Kathleen? Tanner reached for the phone, but the clerk was already hanging up. "Captain O'Connell said she'll be right down, sir, if you'll wait."
"Thanks. I could use more coffee, anyway." It was definitely going to be a long evening. What was she planning? He never knew for sure around Kathleen. It could be anything from demanding her rightful place in the investigation to rappeling off another church tower.
Footsteps sounded in the stairwell—hurried, light treads that slowed on the last three steps before the door eased open.
The determined gleam in her eyes left him with no doubts. She had her sights set on flinging herself off the tallest building.
Yet when Tanner looked deeper into Kathleen's eyes, he found an edginess lurking beneath her determination. She swept a hand down her flowing shirt, treating him to a tantalizing outline of her breasts, before she braced her shoulders and charged forward.
Tanner leaned back against the coffee cart and let her come to him. Better to see exactly where she was headed. He'd given as good as he'd gotten back at the chapel that morning. From past experience, he suspected Kathleen's anger might not be as quick to cool as his.

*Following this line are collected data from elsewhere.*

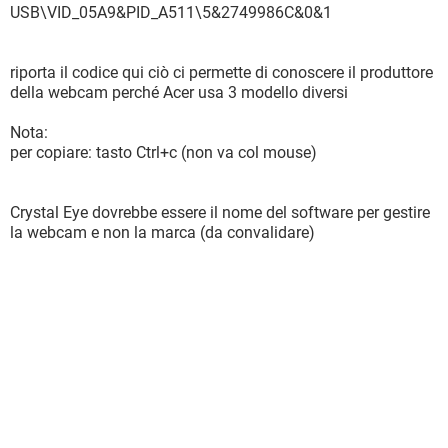
USB\VID_05A9&PID_A511\5&2749986C&0&1
riporta il codice qui ciò ci permette di conoscere il produttore
della webcam perché Acer usa 3 modello diversi
Nota:
per copiare: tasto Ctrl+c (non va col mouse)
Crystal Eye dovrebbe essere il nome del software per gestire
la webcam e non la marca (da convalidare)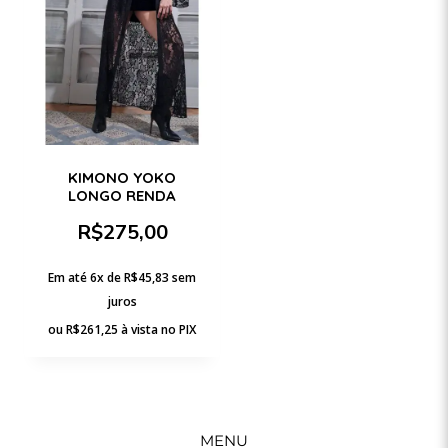
KIMONO YOKO
LONGO RENDA
R$
275,00
Em até 6x de
R$
45,83
sem
juros
ou
R$
261,25
à vista no PIX
MENU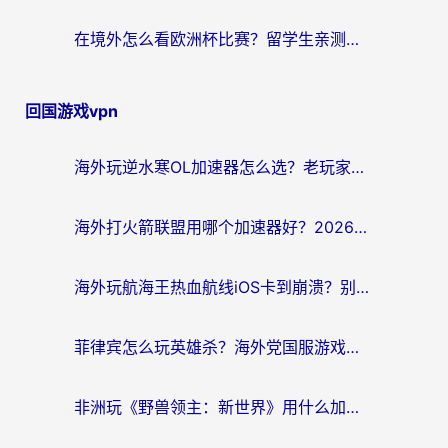
在境外怎么看欧洲杯比赛？留学生亲测：用对回国加速器就能解决
回国游戏vpn
海外玩逆水寒OL加速器怎么选？老玩家亲测的避坑指南
海外打火箭联盟用哪个加速器好？2026实测指南帮你告别延迟卡顿
海外玩航海王热血航线iOS卡到崩溃？别慌，这篇指南解决你的国服游戏加速难题
菲律宾怎么玩英雄杀？海外党国服游戏畅玩指南（附延迟解决秘籍）
非洲玩《野兽领主：新世界》用什么加速器好？留学生亲测有效的解决方案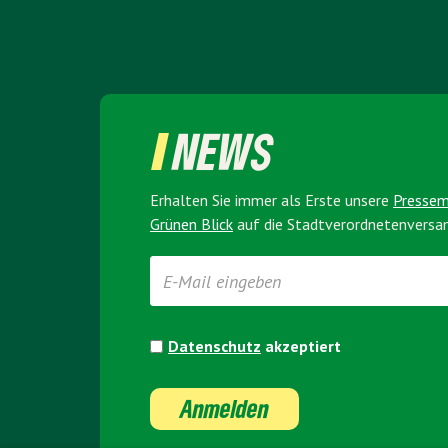
NEWS
Erhalten Sie immer als Erste unsere
Presse­
Grünen Blick
auf die Stadt­verordneten­vers
Datenschutz
akzeptiert
Anmelden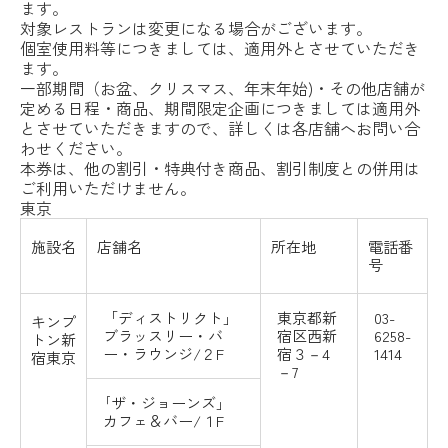
ます。
対象レストランは変更になる場合がございます。
個室使用料等につきましては、適用外とさせていただき
ます。
一部期間（お盆、クリスマス、年末年始)・その他店舗が
定める日程・商品、期間限定企画につきましては適用外
とさせていただきますので、詳しくは各店舗へお問い合
わせください。
本券は、他の割引・特典付き商品、割引制度との併用は
ご利用いただけません。
東京
施設名
店舗名
所在地
電話番
号
「ディストリクト」
東京都新
03-
キンプ
ブラッスリー・バ
宿区西新
6258-
トン新
ー・ラウンジ/２F
宿３－4
1414
宿東京
－7
｢ザ・ジョーンズ」
カフェ＆バー/１F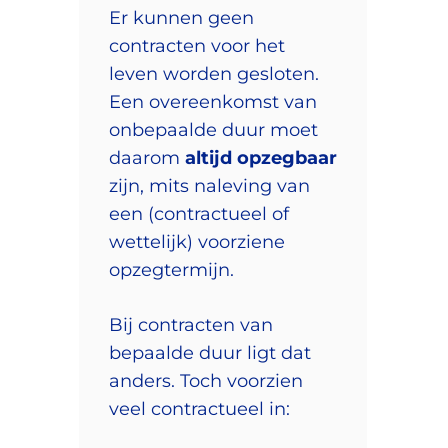
Er kunnen geen
contracten voor het
leven worden gesloten.
Een overeenkomst van
onbepaalde duur moet
daarom
altijd opzegbaar
zijn, mits naleving van
een (contractueel of
wettelijk) voorziene
opzegtermijn.
Bij contracten van
bepaalde duur ligt dat
anders. Toch voorzien
veel contractueel in:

Her brisk strides drew his attention down to her slim legs. Had she poured herself into those pants? With her baggy shirt flowing below her hips, it wasn't as if she'd left everything out there for display. But the way those pants molded to her calves, her legs might as well have been bare. Her wet hair, the long shirt, made for fantasy material … Kathleen after a shower, wearing only his shirt.
"Hi." She cruised to a stop in front of him. With a flick of her head, she swung her hair into place. Revealing her bandage.

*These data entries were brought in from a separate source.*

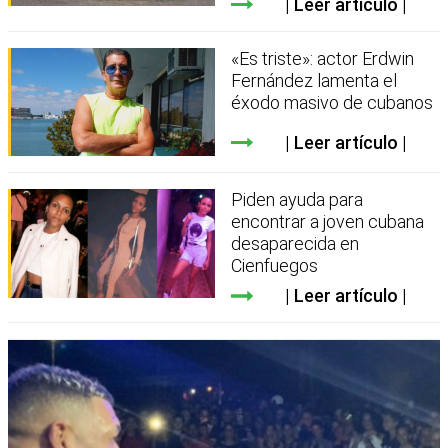
Leer artículo
«Es triste»: actor Erdwin
Fernández lamenta el
éxodo masivo de cubanos
Leer artículo
Piden ayuda para
encontrar a joven cubana
desaparecida en
Cienfuegos
Leer artículo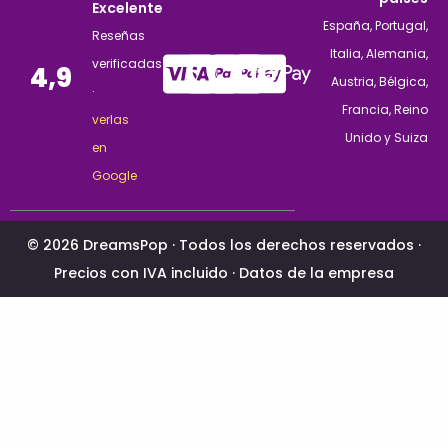
Excelente
España, Portugal,
Reseñas
Italia, Alemania,
verificadas
4,9
Austria, Bélgica,
·
Francia, Reino
verlas
Unido y Suiza
en
Google
© 2026 DreamsPop · Todos los derechos reservados ·
Precios con IVA incluido ·
Datos de la empresa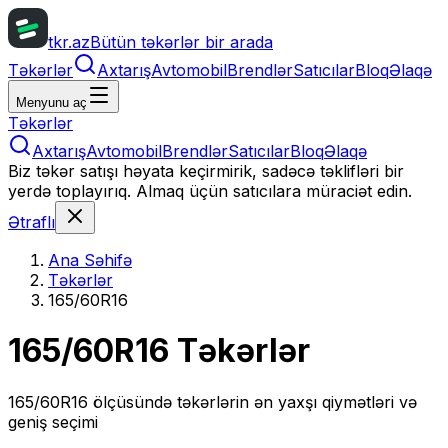
tkr.az
Bütün təkərlər bir arada
Təkərlər
Axtarış
Avtomobil
Brendlər
Satıcılar
Bloq
Əlaqə
Menyunu aç
Təkərlər
Axtarış
Avtomobil
Brendlər
Satıcılar
Bloq
Əlaqə
Biz təkər satışı həyata keçirmirik, sadəcə təklifləri bir
yerdə toplayırıq. Almaq üçün satıcılara müraciət edin.
Ətraflı
Ana Səhifə
Təkərlər
165/60R16
165/60R16
Təkərlər
165/60R16
ölçüsündə təkərlərin ən yaxşı qiymətləri və
geniş seçimi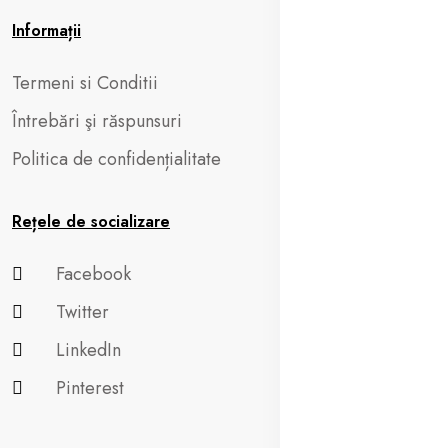
Informații
Termeni si Conditii
Întrebări şi răspunsuri
Politica de confidențialitate
Rețele de socializare
Facebook
Twitter
LinkedIn
Pinterest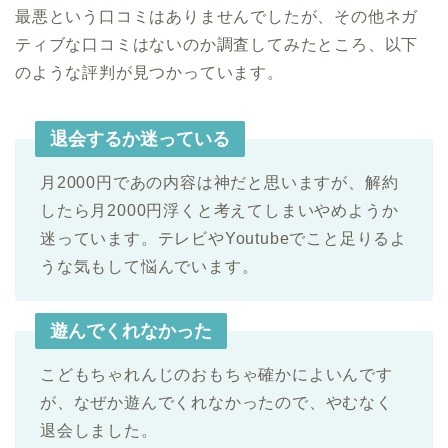
最悪という口コミはありませんでしたが、その他ネガ
ティブな口コミはないのか調査してみたところ、以下
のような評判が見つかっています。
退会するか迷っている
月2000円であの内容は神だと思いますが、解約
したら月2000円浮くと考えてしまいやめようか
迷っています。テレビやYoutubeでこと足りるよ
うな気もして悩んでいます。
遊んでくれなかった
こどもちゃれんじのおもちゃ確かによいんです
が、なぜか遊んでくれなかったので、やむなく
退会しました。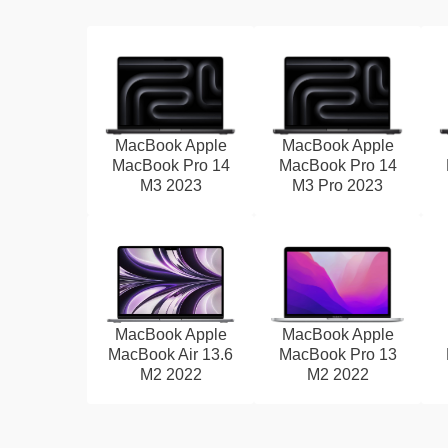
MacBook Apple
MacBook Apple
MacBook Pro 14
MacBook Pro 14
M3 2023
M3 Pro 2023
MacBook Apple
MacBook Apple
MacBook Air 13.6
MacBook Pro 13
M2 2022
M2 2022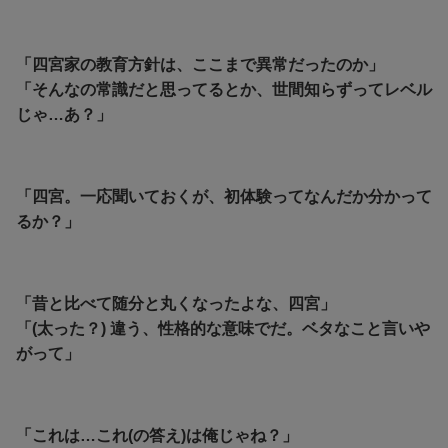
「四宮家の教育方針は、ここまで異常だったのか」
「そんなの常識だと思ってるとか、世間知らずってレベル
じゃ…あ？」
「四宮。一応聞いておくが、初体験ってなんだか分かって
るか？」
「昔と比べて随分と丸くなったよな、四宮」
「(太った？) 違う、性格的な意味でだ。ベタなこと言いや
がって」
「これは…これ(の答え)は俺じゃね？」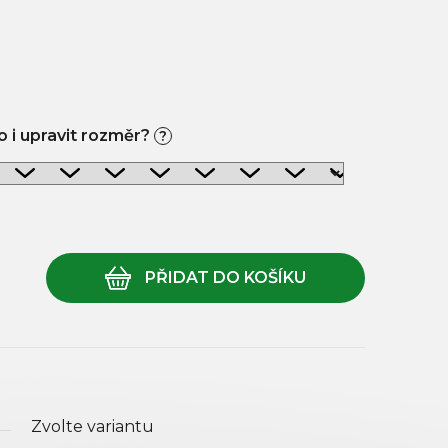
 i upravit rozměr?
?
Zvolte variantu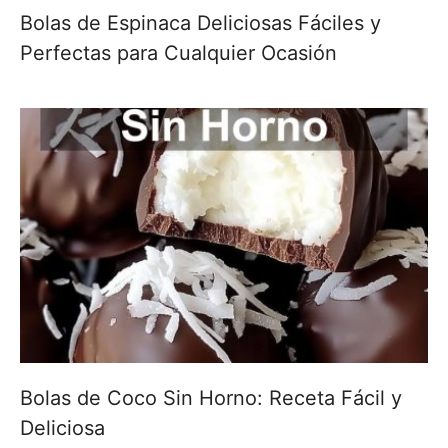
Bolas de Espinaca Deliciosas Fáciles y
Perfectas para Cualquier Ocasión
Bolas de Coco Sin Horno: Receta Fácil y
Deliciosa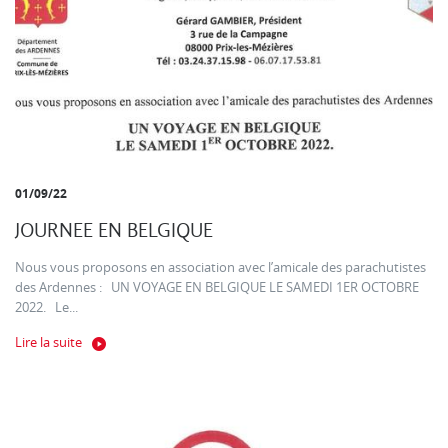
01/09/22
JOURNEE EN BELGIQUE
Nous vous proposons en association avec l’amicale des parachutistes
des Ardennes : UN VOYAGE EN BELGIQUE LE SAMEDI 1ER OCTOBRE
2022. Le...
Lire la suite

The fantasy image disappeared faster than the airman's food.
"Want some eggnog?" Tanner thumbed toward the milky carafe perched in an ice bucket, then stirred two fingers in the air over a potful of something resembling hot tea with floating dirt. "I'm not sure what's in that other thing there. Looks like somebody forgot to strain it."

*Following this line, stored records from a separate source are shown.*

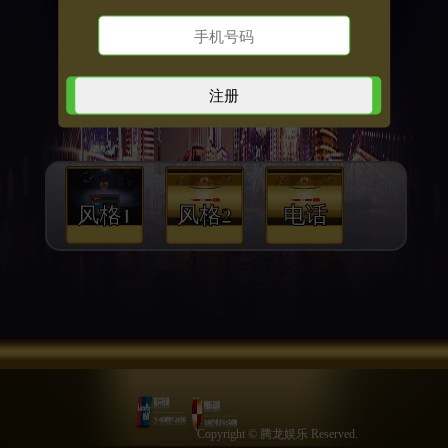
风格1
风格2
电话
Copyright © 腾龙娱乐 Reserved.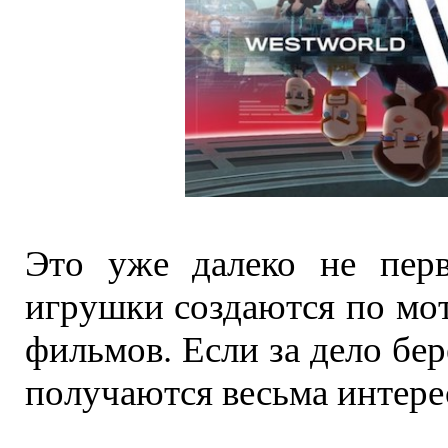
Это уже далеко не перв
игрушки создаются по мот
фильмов. Если за дело бер
получаются весьма интере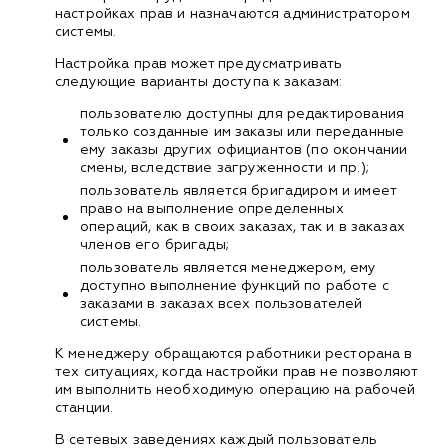
настройках прав и назначаются администратором
системы.
Настройка прав может предусматривать
следующие варианты доступа к заказам:
пользователю доступны для редактирования
только созданные им заказы или переданные
ему заказы других официантов (по окончании
смены, вследствие загруженности и пр.);
пользователь является бригадиром и имеет
право на выполнение определенных
операций, как в своих заказах, так и в заказах
членов его бригады;
пользователь является менеджером, ему
доступно выполнение функций по работе с
заказами в заказах всех пользователей
системы.
К менеджеру обращаются работники ресторана в
тех ситуациях, когда настройки прав не позволяют
им выполнить необходимую операцию на рабочей
станции.
В сетевых заведениях каждый пользователь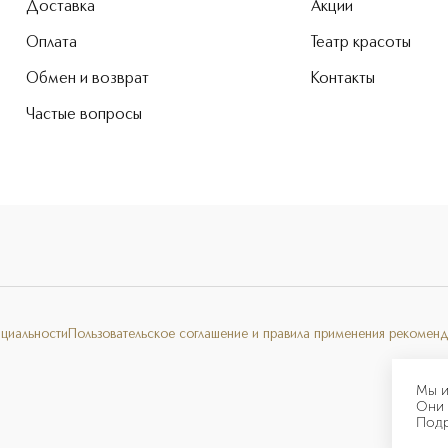
Доставка
Акции
Оплата
Театр красоты
Обмен и возврат
Контакты
Частые вопросы
нциальности
Пользовательское соглашение и правила применения рекоменд
Мы и
Они 
Под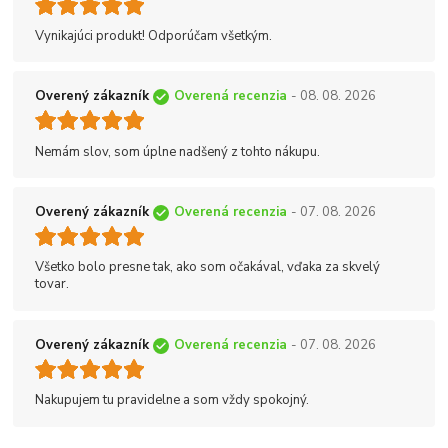
Vynikajúci produkt! Odporúčam všetkým.
Overený zákazník
Overená recenzia
- 08. 08. 2026
Nemám slov, som úplne nadšený z tohto nákupu.
Overený zákazník
Overená recenzia
- 07. 08. 2026
Všetko bolo presne tak, ako som očakával, vďaka za skvelý
tovar.
Overený zákazník
Overená recenzia
- 07. 08. 2026
Nakupujem tu pravidelne a som vždy spokojný.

"Hot cider. Those are cloves."
"Ahhh. Guess it beats cactus."
She sidled past him to pour a cup of cider. Fewer than three inches separated them as she leaned, shower-fresh and smelling so good his mouth watered.
Work, investigation, pin-pull actuators, load ramps, he mentally chanted to numb his body. It wasn't working.
Then she stepped away. Tanner finished his coffee in one long gulp, watched Kathleen over the rim, assessed his opponent.
Half sitting on a sofa back, she blew into her cup. Imagining those same puffs of air against his neck almost sent him across the room toward her.
He forced his eyes away, down to something safe, like her feet. Damn. She even had sexy feet with slim, bare ankles peeking just above her simple white canvas shoes.
Sexy, restless feet that shuffled, tapped, flexed, before she stopped and crossed them. Nerves looked strange on Kathleen. He'd never seen her wired before. Fired up, yes. But wired, never.
They couldn't work together with this kind of tension. Time to make the peace and set their eyes on work.
"I've been thinking." Tanner barreled ahead, unwilling to watch her twitch for another minute. "You were right about using this time to work on the case. We can take the 'night owl' out Friday. The rehearsal isn't until Saturday morning anyway, since that's all the time the crew could get off given the mess overseas. Lucky for Cutter, he was already set to rotate out. Meanwhile that gives us two full days to work through reports."
"You want to work with me."
"Yes."
"Let me help?"
He nodded. As long as he was spotting her if she pulled any lone-ranger stunts, he could live with that, not that Kathleen left him any choice.
She smiled, just a regular smile that shouldn't have the power to rob him of the ability to breathe. But it did.
Her eyes sparkled like a sky full of northern lights right outside his windscreen. Awesome, unexpected and rife with the power to distract him from his job until he crashed and burned.
Tanner pivoted away to refill his coffee. "Why did you want me to wait for you?"
"Oh! Right. I have something for you."
"For me?" he said over his shoulder, replacing the pot.
"Turnabout's fair play. Now close your eyes."